+++ Dataset entries

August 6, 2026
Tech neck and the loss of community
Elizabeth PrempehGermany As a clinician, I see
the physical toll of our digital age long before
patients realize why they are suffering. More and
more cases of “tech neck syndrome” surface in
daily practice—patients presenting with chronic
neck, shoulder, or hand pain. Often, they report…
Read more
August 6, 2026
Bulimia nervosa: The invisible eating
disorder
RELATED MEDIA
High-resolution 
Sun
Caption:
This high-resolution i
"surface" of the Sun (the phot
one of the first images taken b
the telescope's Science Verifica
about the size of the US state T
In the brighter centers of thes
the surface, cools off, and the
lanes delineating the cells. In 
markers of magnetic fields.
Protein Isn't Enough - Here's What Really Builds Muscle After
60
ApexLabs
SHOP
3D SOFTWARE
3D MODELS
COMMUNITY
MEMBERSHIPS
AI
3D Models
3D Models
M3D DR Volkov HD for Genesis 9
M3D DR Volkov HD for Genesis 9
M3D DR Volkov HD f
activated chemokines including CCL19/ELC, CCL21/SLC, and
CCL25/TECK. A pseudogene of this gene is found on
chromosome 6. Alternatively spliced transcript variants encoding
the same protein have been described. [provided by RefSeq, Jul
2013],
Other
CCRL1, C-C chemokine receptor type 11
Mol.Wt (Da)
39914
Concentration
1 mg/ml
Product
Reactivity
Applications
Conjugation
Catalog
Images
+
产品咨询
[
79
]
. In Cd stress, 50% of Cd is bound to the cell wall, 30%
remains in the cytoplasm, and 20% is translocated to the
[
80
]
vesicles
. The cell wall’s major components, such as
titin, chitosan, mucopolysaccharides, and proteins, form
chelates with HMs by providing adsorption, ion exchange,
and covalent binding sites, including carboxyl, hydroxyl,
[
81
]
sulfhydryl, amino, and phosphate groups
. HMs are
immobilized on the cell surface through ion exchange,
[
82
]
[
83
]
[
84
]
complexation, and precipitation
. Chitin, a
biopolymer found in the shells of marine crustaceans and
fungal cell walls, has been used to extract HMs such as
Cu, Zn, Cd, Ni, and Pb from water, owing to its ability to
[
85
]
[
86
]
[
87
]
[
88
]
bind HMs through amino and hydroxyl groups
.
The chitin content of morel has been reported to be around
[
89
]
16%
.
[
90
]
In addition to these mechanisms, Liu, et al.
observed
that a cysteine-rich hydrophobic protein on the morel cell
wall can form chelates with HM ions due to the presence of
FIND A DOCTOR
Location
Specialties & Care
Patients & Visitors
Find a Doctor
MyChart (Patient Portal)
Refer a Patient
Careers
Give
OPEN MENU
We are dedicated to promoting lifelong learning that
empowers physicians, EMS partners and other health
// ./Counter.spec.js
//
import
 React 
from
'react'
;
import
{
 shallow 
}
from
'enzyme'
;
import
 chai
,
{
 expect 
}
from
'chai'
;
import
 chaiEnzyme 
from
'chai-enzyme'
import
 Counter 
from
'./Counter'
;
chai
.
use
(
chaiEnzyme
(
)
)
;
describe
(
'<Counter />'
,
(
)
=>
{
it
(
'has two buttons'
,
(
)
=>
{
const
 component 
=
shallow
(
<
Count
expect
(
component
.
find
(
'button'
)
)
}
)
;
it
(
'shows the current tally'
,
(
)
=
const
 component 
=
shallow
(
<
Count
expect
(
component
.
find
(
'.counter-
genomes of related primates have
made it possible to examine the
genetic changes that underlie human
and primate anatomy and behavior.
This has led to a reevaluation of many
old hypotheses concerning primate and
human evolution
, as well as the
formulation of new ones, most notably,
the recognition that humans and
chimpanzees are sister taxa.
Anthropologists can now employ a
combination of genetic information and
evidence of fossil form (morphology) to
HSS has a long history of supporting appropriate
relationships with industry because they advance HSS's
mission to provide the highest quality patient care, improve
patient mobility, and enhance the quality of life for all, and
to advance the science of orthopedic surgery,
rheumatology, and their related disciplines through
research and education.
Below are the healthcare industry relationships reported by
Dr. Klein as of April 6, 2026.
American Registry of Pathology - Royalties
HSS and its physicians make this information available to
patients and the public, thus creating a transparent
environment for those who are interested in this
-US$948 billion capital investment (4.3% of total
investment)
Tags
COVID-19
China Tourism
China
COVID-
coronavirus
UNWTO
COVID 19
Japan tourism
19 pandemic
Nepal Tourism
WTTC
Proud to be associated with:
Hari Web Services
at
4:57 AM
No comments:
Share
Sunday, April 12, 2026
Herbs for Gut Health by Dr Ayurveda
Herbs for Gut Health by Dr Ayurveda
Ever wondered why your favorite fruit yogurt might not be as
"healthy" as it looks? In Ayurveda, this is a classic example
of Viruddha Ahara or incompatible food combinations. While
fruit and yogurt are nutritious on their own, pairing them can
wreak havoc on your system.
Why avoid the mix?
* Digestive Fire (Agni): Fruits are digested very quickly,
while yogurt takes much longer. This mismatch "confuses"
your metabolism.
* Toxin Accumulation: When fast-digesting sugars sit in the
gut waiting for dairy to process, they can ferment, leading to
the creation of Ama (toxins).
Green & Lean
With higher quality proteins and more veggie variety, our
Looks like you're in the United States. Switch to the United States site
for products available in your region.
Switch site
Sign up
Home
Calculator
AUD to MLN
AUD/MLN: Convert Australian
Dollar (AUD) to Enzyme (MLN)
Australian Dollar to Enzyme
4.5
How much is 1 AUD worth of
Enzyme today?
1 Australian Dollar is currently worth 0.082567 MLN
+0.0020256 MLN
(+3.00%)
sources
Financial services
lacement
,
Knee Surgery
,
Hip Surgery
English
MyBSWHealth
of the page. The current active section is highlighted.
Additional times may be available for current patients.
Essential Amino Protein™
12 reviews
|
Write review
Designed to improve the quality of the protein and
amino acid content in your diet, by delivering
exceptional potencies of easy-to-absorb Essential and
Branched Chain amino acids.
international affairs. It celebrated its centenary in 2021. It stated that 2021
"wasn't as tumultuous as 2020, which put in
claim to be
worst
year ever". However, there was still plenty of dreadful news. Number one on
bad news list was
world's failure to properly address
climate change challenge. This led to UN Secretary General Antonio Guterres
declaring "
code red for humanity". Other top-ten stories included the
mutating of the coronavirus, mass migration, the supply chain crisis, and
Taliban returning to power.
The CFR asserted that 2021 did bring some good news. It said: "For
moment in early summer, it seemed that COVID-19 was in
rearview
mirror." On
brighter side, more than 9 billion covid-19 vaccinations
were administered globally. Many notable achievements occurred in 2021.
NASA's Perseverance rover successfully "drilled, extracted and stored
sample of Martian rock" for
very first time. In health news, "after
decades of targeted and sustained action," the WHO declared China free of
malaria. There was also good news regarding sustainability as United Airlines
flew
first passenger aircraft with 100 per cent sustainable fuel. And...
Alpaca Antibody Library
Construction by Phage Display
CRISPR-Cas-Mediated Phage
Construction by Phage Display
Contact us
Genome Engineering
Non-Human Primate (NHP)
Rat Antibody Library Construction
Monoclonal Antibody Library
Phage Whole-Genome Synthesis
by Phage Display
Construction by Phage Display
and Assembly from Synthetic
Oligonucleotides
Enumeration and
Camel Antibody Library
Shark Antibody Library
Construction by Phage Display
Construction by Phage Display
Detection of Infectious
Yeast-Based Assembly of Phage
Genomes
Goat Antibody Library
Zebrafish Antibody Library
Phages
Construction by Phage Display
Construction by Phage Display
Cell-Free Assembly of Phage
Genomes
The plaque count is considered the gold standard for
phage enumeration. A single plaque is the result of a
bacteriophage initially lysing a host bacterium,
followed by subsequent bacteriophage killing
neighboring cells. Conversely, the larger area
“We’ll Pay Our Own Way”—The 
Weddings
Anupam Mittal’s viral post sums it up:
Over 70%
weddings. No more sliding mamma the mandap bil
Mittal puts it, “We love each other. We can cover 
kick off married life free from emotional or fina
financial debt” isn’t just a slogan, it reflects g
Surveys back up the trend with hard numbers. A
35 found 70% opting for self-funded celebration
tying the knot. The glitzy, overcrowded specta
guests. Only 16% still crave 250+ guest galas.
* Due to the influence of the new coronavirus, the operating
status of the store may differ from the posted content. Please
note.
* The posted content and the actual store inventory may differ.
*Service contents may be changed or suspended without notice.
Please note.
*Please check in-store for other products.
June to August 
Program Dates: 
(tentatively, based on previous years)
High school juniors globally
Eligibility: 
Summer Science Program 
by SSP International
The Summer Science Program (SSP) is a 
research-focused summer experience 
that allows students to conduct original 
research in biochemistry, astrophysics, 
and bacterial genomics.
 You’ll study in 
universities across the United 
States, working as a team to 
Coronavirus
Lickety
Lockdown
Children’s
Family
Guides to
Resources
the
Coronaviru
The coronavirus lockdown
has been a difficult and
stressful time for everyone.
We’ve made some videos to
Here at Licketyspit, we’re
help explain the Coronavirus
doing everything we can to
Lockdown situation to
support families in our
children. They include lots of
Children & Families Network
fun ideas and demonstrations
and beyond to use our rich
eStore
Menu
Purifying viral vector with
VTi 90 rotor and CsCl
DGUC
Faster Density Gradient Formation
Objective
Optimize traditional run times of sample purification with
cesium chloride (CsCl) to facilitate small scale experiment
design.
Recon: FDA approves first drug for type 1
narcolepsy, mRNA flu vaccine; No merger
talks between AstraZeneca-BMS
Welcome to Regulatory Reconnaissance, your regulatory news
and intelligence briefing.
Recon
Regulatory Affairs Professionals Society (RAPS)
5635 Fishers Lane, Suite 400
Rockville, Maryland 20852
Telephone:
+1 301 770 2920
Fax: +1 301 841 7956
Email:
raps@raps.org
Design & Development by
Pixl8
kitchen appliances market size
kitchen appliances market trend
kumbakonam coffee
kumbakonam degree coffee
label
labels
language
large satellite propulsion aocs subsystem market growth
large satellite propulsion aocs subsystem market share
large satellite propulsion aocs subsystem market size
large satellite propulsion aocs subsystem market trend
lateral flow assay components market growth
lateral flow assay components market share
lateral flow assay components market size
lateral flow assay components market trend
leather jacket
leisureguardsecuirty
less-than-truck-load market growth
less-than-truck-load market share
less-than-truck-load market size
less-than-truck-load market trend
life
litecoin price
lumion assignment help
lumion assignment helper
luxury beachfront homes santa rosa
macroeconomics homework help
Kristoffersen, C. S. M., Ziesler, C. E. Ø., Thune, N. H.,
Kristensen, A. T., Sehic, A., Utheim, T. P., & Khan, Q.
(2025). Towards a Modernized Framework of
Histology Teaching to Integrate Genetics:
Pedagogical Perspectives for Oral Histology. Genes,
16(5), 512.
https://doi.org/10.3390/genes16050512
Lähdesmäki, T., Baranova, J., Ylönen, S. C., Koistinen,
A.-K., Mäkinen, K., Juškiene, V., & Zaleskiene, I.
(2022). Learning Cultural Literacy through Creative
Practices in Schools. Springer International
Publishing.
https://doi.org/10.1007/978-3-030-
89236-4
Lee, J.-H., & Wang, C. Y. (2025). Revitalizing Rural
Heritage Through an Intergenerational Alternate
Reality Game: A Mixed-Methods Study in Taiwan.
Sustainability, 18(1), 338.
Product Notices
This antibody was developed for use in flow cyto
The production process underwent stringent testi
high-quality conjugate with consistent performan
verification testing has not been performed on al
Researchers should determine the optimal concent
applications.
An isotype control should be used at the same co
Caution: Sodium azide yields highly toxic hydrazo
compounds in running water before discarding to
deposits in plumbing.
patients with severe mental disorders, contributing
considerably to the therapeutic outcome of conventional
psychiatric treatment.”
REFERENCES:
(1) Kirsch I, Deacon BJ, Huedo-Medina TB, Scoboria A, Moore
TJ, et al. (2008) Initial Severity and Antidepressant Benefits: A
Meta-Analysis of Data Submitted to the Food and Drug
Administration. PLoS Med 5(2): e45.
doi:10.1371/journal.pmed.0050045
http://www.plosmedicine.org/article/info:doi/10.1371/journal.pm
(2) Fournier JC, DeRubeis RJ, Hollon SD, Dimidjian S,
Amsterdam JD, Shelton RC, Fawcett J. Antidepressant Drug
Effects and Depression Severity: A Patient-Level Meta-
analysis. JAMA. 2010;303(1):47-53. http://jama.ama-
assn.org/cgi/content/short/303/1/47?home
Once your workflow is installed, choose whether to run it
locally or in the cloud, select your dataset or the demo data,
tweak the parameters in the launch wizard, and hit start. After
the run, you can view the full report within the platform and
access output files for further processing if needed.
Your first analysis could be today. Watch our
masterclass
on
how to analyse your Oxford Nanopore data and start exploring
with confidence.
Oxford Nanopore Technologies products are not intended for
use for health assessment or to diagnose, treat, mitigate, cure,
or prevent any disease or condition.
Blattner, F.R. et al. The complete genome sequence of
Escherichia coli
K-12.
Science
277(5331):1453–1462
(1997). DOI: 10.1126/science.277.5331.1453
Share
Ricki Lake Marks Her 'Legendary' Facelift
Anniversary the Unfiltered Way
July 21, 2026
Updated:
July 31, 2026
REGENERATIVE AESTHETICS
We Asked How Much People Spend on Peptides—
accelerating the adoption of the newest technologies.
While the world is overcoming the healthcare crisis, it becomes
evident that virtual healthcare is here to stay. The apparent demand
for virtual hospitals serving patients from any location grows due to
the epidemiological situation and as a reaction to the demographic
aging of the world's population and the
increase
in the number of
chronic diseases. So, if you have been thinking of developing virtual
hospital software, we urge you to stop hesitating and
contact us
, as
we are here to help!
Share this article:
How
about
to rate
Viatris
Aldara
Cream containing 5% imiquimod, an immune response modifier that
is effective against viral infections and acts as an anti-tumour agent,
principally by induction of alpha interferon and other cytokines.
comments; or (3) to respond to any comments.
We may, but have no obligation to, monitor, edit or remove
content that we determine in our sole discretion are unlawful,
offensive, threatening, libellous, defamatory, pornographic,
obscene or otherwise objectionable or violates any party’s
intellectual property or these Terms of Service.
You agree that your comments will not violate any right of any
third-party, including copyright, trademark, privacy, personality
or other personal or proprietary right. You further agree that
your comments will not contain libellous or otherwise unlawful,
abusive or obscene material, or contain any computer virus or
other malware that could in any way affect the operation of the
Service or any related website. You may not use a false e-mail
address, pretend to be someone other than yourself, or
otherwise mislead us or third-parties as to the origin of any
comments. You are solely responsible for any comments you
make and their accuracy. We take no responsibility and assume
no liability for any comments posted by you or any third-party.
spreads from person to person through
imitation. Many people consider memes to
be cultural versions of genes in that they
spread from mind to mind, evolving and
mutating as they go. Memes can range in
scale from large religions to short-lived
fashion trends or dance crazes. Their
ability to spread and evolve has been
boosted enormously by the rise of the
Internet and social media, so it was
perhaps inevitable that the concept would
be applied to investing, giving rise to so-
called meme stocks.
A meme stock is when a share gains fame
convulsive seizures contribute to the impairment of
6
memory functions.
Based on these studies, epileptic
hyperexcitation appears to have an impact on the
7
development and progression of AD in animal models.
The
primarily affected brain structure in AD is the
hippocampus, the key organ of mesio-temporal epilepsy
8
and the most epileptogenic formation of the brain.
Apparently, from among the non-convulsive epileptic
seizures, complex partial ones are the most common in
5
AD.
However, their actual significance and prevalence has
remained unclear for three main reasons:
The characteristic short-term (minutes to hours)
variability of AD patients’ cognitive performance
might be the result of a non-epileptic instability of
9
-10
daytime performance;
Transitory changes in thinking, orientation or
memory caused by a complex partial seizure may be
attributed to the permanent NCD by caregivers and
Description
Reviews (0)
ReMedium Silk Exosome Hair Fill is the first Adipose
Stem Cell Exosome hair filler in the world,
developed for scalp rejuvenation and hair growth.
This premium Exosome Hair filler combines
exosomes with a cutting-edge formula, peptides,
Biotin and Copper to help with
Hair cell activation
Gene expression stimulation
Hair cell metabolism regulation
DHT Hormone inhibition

++++++

> [Assignment]: Go to the line with "fun ideas and demonstrations" in the entries above and repeat every line from there through the line with "https://doi.org/10.3390/genes16050512", exactly and with no other text.

> [Result below]:
fun ideas and demonstrations
and beyond to use our rich
eStore
Menu
Purifying viral vector with
VTi 90 rotor and CsCl
DGUC
Faster Density Gradient Formation
Objective
Optimize traditional run times of sample purification with
cesium chloride (CsCl) to facilitate small scale experiment
design.
Recon: FDA approves first drug for type 1
narcolepsy, mRNA flu vaccine; No merger
talks between AstraZeneca-BMS
Welcome to Regulatory Reconnaissance, your regulatory news
and intelligence briefing.
Recon
Regulatory Affairs Professionals Society (RAPS)
5635 Fishers Lane, Suite 400
Rockville, Maryland 20852
Telephone:
+1 301 770 2920
Fax: +1 301 841 7956
Email:
raps@raps.org
Design & Development by
Pixl8
kitchen appliances market size
kitchen appliances market trend
kumbakonam coffee
kumbakonam degree coffee
label
labels
language
large satellite propulsion aocs subsystem market growth
large satellite propulsion aocs subsystem market share
large satellite propulsion aocs subsystem market size
large satellite propulsion aocs subsystem market trend
lateral flow assay components market growth
lateral flow assay components market share
lateral flow assay components market size
lateral flow assay components market trend
leather jacket
leisureguardsecuirty
less-than-truck-load market growth
less-than-truck-load market share
less-than-truck-load market size
less-than-truck-load market trend
life
litecoin price
lumion assignment help
lumion assignment helper
luxury beachfront homes santa rosa
macroeconomics homework help
Kristoffersen, C. S. M., Ziesler, C. E. Ø., Thune, N. H.,
Kristensen, A. T., Sehic, A., Utheim, T. P., & Khan, Q.
(2025). Towards a Modernized Framework of
Histology Teaching to Integrate Genetics:
Pedagogical Perspectives for Oral Histology. Genes,
16(5), 512.
https://doi.org/10.3390/genes16050512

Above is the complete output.